------ Estratto del testo
Come ti definiresti come designer?
Io sono partito con l’imprinting di Roger Tallon (quello che ha disegnato il TGV), passavo molto tempo a disegnare motori o contenitori di liquidi per le grandi multinazionali della chimica. Avevo già lavorato con lui quando ero studente, avevamo progetto dei televisori molto particolari. Nel tempo ho poi imparato a utilizzare questo zoccolo duro per arrivare a disegnare pezzi d’arte: due mondi opposti che mi è piaciuto avvicinare, ancora oggi faccio uno schizzo a mano libera come se stessi dipingendo e poi parto dal lato opposto con lo stesso soggetto che ho in testa ma con un approccio ragionato, poi piano piano cerco di avvicinarli.
Sei stato uno dei primi laureati in Estetica Industriale, perché quella scelta e come si traduce nella tua attività?
Ho scelto Estetica Industriale perché la facoltà di Architettura (ero al quarto anno) aveva aperto questo corso, mi incuriosii, andai a informarmi e mi accorsi che nessuno si era iscritto. Decisi allora di provare, alla fine eravamo in 5, avevamo un laboratorio tutto per noi con attrezzature nuovissime: fu una specie di cocooning fantastico che mi aprì gli occhi verso il mondo dell’industria e dell’arte. Lavoravamo ragionando senza il condizionamento del denaro, ci trasferirono anche nozioni di marketing (che io detestavo a pelle): tutte conoscenze che messe insieme creavano una cultura.
Cos’è il “buon design” oggi?
Se sapessi bene che cos’è il design risponderei volentieri con decisione e certezza. Invece non lo so ancora definire. Poco tempo fa ho partecipato a una riunione dove uno a un certo punto ha detto “però qui bisogna mettere un po’ di design”: mi sono immaginato un vasetto che magari acquisti al supermercato con un pennello che serve per spalmare “un po’ di design” su qualche oggetto. Serve il cosiddetto “buon senso della nonna”, capire il contesto culturale con cui si ha a che fare ed essere seri, serve un imprenditore disponibile con cui dialogare, servono dei tecnici preparati, serve un’idea economica sostenibile: se rimani dentro questi paletti giochi a carte scoperte, se esci puoi fare arte ma non è detto che possa funzionare e poi magari non ti chiama più nessuno.
Dallo scarpone alle lampade (come la Mite for Foscarini, disegnata nel 2000 e premiata con il Compasso d’Oro)… come è successo e perché?
Tra lo scarpone (tanti scarponi) e la lampada ci sono in mezzo tanti anni. Negli anni 70 ho inventato lo scarpone in termoplastica che ha rivoluzionato anche il modo di sciare, praticamente “ero ai piedi” di migliaia di persone: ecco, per riprendere la domanda sul design, io non sapevo che progettare uno scarpone fosse design, cercavo solo di fare bene il mio mestiere.
------------
------ Elenco
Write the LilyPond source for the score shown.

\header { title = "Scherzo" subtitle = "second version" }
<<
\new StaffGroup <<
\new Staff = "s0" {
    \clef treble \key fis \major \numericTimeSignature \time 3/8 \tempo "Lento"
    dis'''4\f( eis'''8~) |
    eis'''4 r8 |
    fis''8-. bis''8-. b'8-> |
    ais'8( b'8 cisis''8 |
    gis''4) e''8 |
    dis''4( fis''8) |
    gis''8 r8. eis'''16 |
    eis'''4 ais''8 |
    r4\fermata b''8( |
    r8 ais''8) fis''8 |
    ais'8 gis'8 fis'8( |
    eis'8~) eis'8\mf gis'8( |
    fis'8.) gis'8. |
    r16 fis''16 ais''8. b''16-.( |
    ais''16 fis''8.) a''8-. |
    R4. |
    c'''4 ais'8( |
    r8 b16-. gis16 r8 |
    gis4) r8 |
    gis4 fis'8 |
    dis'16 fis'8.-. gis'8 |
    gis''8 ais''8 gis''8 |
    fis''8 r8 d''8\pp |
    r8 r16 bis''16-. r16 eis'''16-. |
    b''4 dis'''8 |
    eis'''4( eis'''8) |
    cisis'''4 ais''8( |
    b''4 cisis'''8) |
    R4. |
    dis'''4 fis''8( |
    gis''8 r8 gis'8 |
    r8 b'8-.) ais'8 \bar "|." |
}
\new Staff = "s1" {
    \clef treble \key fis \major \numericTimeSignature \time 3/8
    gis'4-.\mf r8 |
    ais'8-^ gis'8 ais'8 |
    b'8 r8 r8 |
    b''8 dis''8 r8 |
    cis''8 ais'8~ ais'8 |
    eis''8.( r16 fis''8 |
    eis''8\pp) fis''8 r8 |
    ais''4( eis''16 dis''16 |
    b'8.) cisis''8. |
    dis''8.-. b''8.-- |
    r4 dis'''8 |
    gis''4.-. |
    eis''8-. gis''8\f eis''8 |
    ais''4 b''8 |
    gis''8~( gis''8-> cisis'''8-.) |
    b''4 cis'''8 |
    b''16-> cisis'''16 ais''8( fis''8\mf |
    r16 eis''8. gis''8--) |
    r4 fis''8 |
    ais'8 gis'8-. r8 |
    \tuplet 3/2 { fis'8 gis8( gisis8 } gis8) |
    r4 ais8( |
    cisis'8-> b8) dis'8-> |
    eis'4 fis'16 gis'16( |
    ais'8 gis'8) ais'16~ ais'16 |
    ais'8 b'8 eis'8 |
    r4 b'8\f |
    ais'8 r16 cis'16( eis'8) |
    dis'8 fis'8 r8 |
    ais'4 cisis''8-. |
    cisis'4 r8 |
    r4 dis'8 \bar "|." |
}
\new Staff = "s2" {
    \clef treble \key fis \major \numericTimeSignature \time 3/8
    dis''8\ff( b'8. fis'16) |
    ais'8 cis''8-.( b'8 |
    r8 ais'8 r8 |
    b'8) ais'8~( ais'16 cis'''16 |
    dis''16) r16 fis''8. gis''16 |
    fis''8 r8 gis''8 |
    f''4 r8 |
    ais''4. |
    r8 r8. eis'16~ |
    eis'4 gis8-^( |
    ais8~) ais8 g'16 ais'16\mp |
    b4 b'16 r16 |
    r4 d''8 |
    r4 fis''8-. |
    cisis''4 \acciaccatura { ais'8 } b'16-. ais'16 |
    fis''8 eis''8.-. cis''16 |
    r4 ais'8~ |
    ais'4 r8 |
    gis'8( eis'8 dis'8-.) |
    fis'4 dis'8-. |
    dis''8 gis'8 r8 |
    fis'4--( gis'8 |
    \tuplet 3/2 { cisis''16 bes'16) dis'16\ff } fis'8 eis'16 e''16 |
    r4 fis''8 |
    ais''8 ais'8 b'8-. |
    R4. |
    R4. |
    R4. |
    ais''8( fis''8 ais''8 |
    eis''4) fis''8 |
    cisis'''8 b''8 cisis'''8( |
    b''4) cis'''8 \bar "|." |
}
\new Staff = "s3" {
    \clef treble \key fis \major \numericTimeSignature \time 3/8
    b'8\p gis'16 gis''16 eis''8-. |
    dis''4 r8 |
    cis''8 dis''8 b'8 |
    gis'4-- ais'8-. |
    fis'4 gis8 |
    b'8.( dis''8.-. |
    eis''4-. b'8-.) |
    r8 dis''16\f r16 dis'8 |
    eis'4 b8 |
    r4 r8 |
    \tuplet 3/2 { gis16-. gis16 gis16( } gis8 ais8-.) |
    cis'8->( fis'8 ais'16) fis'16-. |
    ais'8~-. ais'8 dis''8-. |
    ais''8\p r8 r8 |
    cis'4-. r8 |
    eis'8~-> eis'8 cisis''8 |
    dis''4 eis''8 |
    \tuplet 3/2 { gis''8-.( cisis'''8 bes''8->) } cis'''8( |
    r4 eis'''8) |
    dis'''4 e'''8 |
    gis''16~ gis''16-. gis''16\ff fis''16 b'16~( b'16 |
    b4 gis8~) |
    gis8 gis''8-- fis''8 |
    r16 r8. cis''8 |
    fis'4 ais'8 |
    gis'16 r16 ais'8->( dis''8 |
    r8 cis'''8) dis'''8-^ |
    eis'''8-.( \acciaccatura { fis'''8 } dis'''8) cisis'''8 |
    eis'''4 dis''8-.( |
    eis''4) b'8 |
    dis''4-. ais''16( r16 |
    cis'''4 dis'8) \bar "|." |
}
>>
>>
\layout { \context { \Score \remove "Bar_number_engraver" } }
------------
Esercizio assegnato A | Secondo l'intervista, quanti erano alla fine gli studenti iscritti al corso di Estetica Industriale?
Esercizio assegnato B | Riporti fedelmente dall'intervista tutto il passo che va da "Come ti definiresti" fino a "nella tua attività?".
I record non sono necessari per svolgere il lavoro.

Soluzione dell'esercizio A | Alla fine erano in cinque.

Soluzione dell'esercizio B |
Come ti definiresti come designer?
Io sono partito con l’imprinting di Roger Tallon (quello che ha disegnato il TGV), passavo molto tempo a disegnare motori o contenitori di liquidi per le grandi multinazionali della chimica. Avevo già lavorato con lui quando ero studente, avevamo progetto dei televisori molto particolari. Nel tempo ho poi imparato a utilizzare questo zoccolo duro per arrivare a disegnare pezzi d’arte: due mondi opposti che mi è piaciuto avvicinare, ancora oggi faccio uno schizzo a mano libera come se stessi dipingendo e poi parto dal lato opposto con lo stesso soggetto che ho in testa ma con un approccio ragionato, poi piano piano cerco di avvicinarli.
Sei stato uno dei primi laureati in Estetica Industriale, perché quella scelta e come si traduce nella tua attività?